### [Task details]
All that should come back is the lines of the data below from the one containing "réseau au départ de" to the one containing "Оп­ту­жни­цом, по­диг­ну­том", inclusive, exactly as they stand.

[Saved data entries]
= Beginning of Section =

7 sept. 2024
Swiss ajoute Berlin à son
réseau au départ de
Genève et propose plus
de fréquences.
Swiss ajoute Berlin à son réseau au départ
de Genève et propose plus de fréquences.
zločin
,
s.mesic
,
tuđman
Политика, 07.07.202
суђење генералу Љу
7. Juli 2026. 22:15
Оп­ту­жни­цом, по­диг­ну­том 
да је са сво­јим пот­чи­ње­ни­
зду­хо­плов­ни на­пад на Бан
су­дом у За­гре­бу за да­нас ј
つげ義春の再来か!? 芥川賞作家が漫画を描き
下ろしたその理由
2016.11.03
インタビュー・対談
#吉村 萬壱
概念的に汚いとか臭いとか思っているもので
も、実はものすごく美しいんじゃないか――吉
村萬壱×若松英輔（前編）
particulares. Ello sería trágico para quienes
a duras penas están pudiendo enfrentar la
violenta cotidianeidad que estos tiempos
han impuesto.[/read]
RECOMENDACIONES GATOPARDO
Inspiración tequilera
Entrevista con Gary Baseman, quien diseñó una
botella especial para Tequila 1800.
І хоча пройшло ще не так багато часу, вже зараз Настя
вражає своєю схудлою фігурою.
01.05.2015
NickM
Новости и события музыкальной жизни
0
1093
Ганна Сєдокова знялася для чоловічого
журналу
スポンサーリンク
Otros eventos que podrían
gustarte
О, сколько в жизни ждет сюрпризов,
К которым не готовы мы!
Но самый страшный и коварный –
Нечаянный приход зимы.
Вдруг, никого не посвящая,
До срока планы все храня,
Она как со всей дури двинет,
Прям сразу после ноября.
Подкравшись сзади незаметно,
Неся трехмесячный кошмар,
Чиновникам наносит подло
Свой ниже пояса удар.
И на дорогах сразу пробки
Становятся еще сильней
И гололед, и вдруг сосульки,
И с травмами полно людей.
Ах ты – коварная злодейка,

= End of Section =

### [Output of the task]
réseau au départ de
Genève et propose plus
de fréquences.
Swiss ajoute Berlin à son réseau au départ
de Genève et propose plus de fréquences.
zločin
,
s.mesic
,
tuđman
Политика, 07.07.202
суђење генералу Љу
7. Juli 2026. 22:15
Оп­ту­жни­цом, по­диг­ну­том 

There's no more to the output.